Она открыла дверь веранды. Шагнула в темноту, спустилась по ступенькам, прошла по дорожке под кусты сирени. Том прислушивался к ее шагам.
Она опять позвала.
Молчание.
Она позвала еще два раза. Том все сидел в комнате. Вот сейчас с длинной – длинной узкой улицы донесется голос Дугласа: "Иду, мам! Не беспокойся, я иду!"
Но Дуглас не отвечал. Том долгие две минуты сидел, глядя на раскрытую постель, на молчащее радио и молчащий патефон, на люстру, где как ни в чем не бывало поблескивали стеклянные висюльки, на ковер, расписанный пунцовыми и фиолетовыми завитушками. Потом нарочно стукнул ногой о кровать, чтобы поглядеть, будет ли больно. Оказалось – больно.

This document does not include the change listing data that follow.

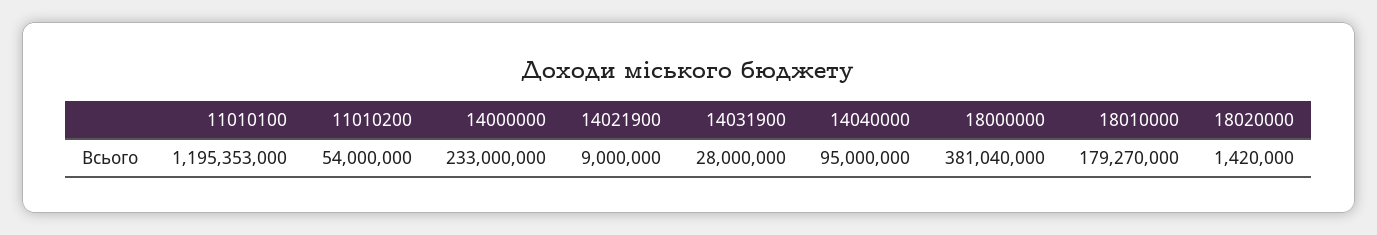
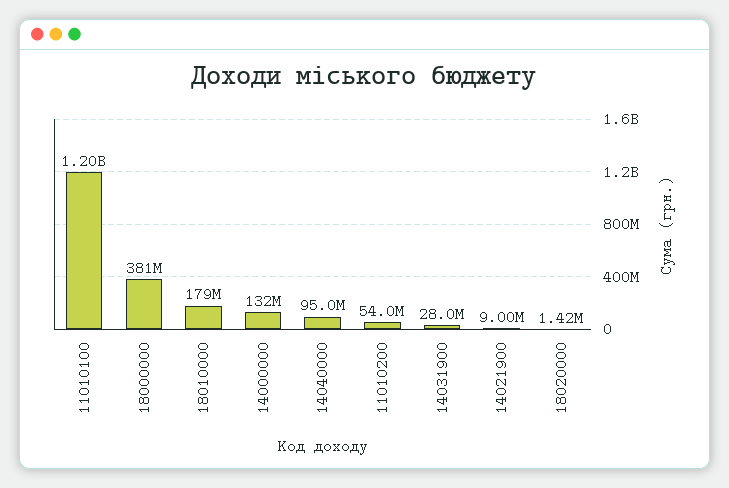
  {
    "11010100": 1195353000,
    "11010200": 54000000,
-   "14000000": 233000000,
+   "14000000": 132000000,
    "14021900": 9000000,
    "14031900": 28000000,
    "14040000": 95000000,
    "18000000": 381040000,
    "18010000": 179270000,
    "18020000": 1420000
  }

Дверь веранды со скрипом отворилась, и мама сказала
– Пойдем, Том. Пройдемся.
– Куда?
– Просто по улице. Идем.
Он взял ее за руку. Они пошли по Сент-Джеймс-стрит. Асфальт под ногами был все еще теплый, сверчки стрекотали громче прежнего в сгущавшейся тьме. Они дошли до угла, свернули и двинулись по направлению к Западному оврагу.
Где – то проплыл автомобиль, сверкнул вдали фарами. На улицах никаких признаков жизни – ни света, ни движения. Кое – где позади мерцали слабо освещенные квадраты окон – в той стороне, откуда они шли, не все еще легли спать. Но очень, очень многие дома уже стояли без огней и спали, а перед некоторыми, тоже темными, на крылечках сидели их обитатели и вполголоса вели вечернюю беседу. Кое – где на верандах поскрипывали качели.